Keep up the no contact.
You will be able to move on but it's still raw for you.
It's been 3 months and she's made plans.
That's a good thing for her surely.
Can you make plans?
Get out and about a bit more?
Start a new hobby to meet some like minded people?

Halftruth Mon 29-Feb-16 10:07:51

I ve got a lot on i keep muself as busy as i can to the point i burn out .... Everything makes me think of her ... Everything we i done was for our futures. She change me and not in a bad way . she got me to focus. And to take charge of my responsibilities it just feels like it all means nothing now ... I feel like i just gotta concentrate on today .no more plans

WeveGotAHomelessLove Mon 29-Feb-16 11:22:19

was it a bad break up? how old is she? do you have kids together?
I'm going through a break up and pretty much feel like you, I'm on ADs
I hope you get yourself sorted and keep posting if it makes you feel better flowers

RedMapleLeaf Mon 29-Feb-16 12:11:28

Could it be more that you're struggling with dealing with your new future/path rather than still being in love with your ex?
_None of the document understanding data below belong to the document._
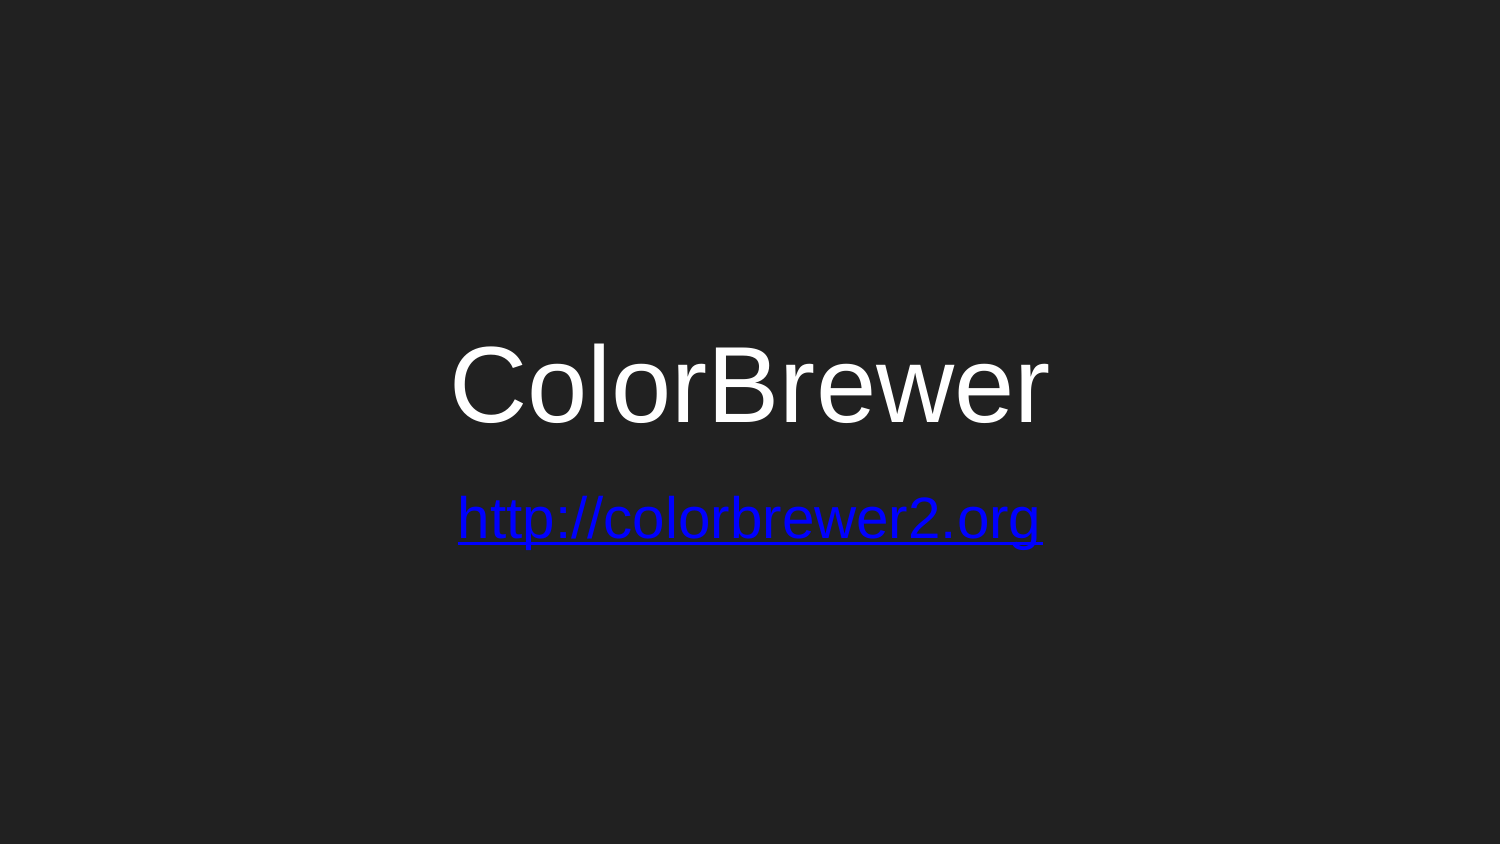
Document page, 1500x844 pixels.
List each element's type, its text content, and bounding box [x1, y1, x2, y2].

title ColorBrewer [50, 121, 1450, 460]
list http://colorbrewer2.org [50, 464, 1450, 596]
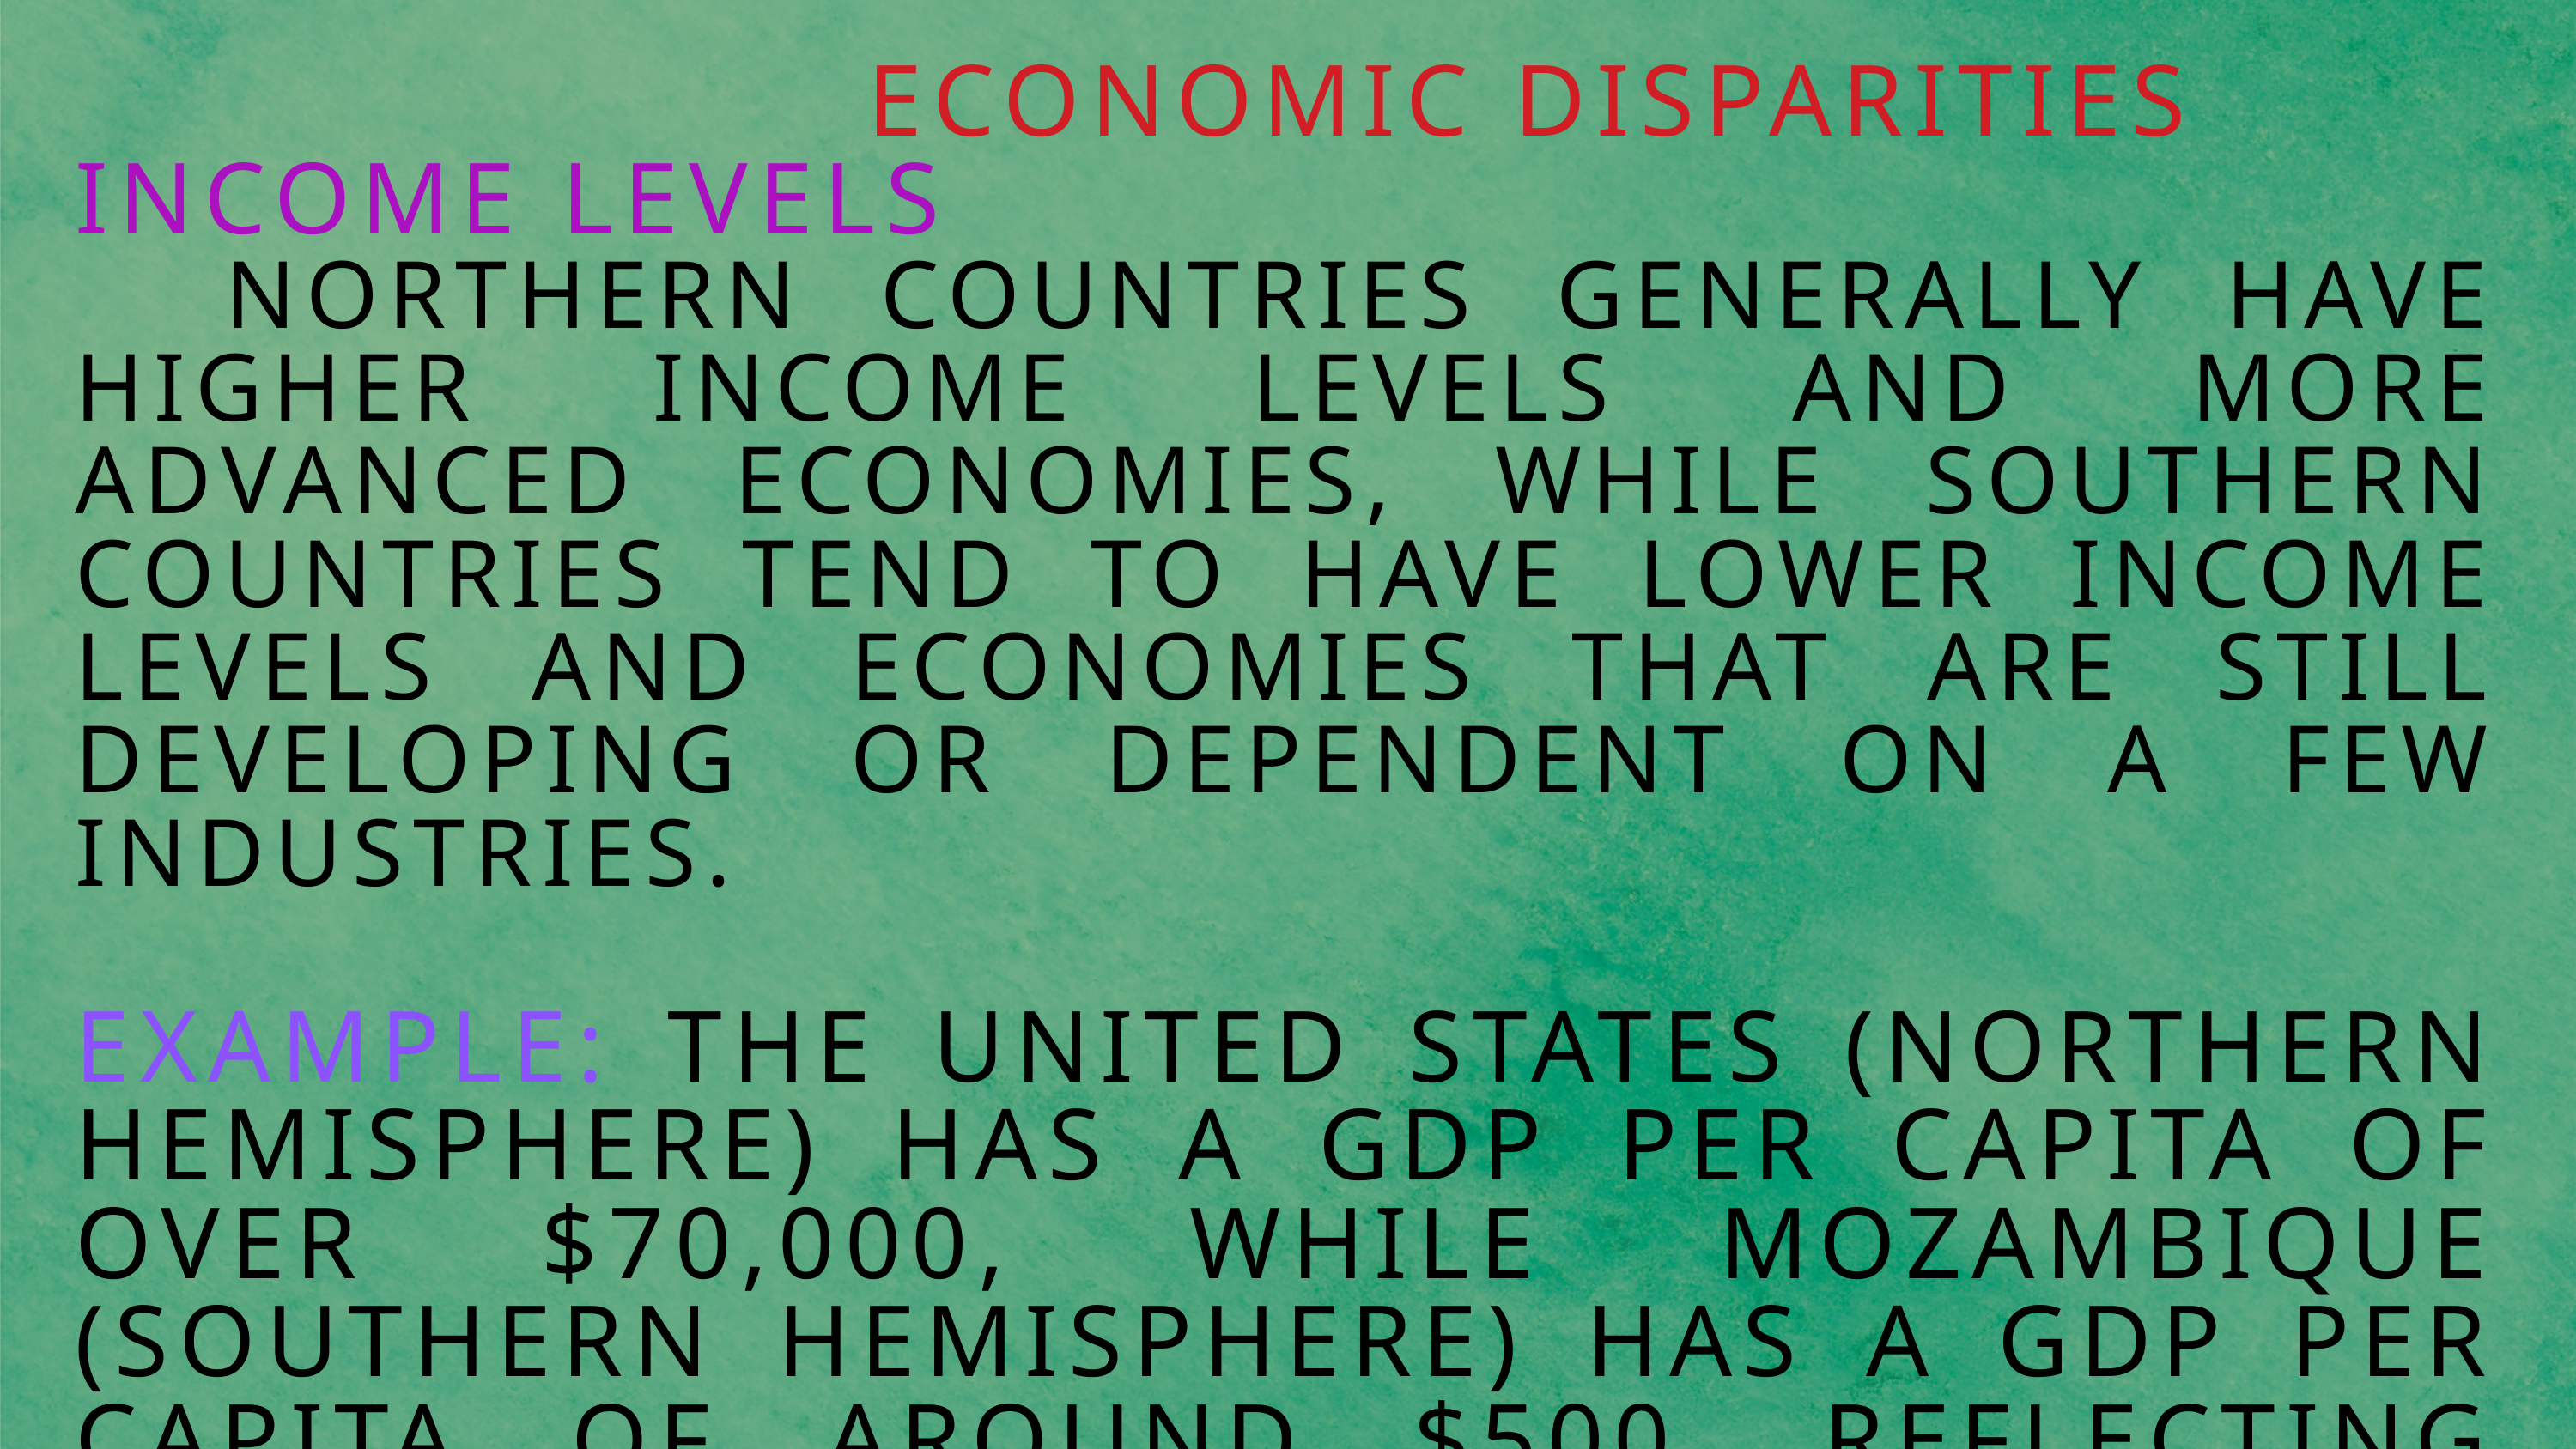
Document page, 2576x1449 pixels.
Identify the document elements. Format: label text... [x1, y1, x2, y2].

text_box ECONOMIC DISPARITIES INCOME LEVELS NORTHERN COUNTRIES GENERALLY HAVE HIGHER INCOME LEVELS AND MORE ADVANCED ECONOMIES, WHILE SOUTHERN COUNTRIES TEND TO HAVE LOWER INCOME LEVELS AND ECONOMIES THAT ARE STILL DEVELOPING OR DEPENDENT ON A FEW INDUSTRIES. EXAMPLE: THE UNITED STATES (NORTHERN HEMISPHERE) HAS A GDP PER CAPITA OF OVER $70,000, WHILE MOZAMBIQUE (SOUTHERN HEMISPHERE) HAS A GDP PER CAPITA OF AROUND $500, REFLECTING SIGNIFICANT ECONOMIC DISPARITIES. [75, 57, 2501, 1449]
text_box [0, 0, 2576, 1449]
How'd it go at the doctors?

Treetop12 Mon 29-Feb-16 13:14:34

So sorry you are going through this.

get ready for the cliché, but . . . . .it DOES get better. It takes time, and tears, and sleepless nights, but it gradually gets better.

xxxxx

Halftruth Mon 29-Feb-16 14:42:16

The doctor said its stress and to take it slower . im just ganna take a couple of days off catch up on some sleep. I cant think properly thanxs

Halftruth Mon 29-Feb-16 14:52:03

I definitely am ganna cry me a river ..... Hopefully someone will chuck me a paddle boat. . thanxs

WeveGotAHomelessLove Mon 29-Feb-16 14:59:26

The doctors probably right, your doing too much, relax and take things easy for a while, you're going to be fine, times a great healer

RedMapleLeaf Mon 29-Feb-16 18:33:23

Some of us deal with painful feelings by filling our time up with distractions. Have you done this perhaps and your body is finally shouting, "oy! You need to accept what's happened and deal with it".